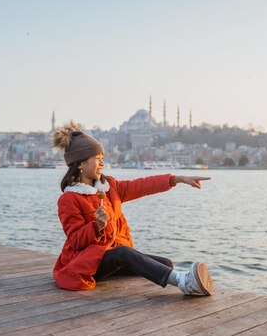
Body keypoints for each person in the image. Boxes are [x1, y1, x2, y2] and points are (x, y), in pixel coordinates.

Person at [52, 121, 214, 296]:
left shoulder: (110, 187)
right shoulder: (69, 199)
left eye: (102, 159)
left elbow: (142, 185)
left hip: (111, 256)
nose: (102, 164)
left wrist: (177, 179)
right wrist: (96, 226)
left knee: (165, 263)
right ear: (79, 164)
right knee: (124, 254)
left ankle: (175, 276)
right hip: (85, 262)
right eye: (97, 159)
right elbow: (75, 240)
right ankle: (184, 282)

+++

• [WHAT IS REQUIRED]:
A single number is the whole answer: please count how many lines of the records above include the string "right".

• [TASK RESPONSE]:
8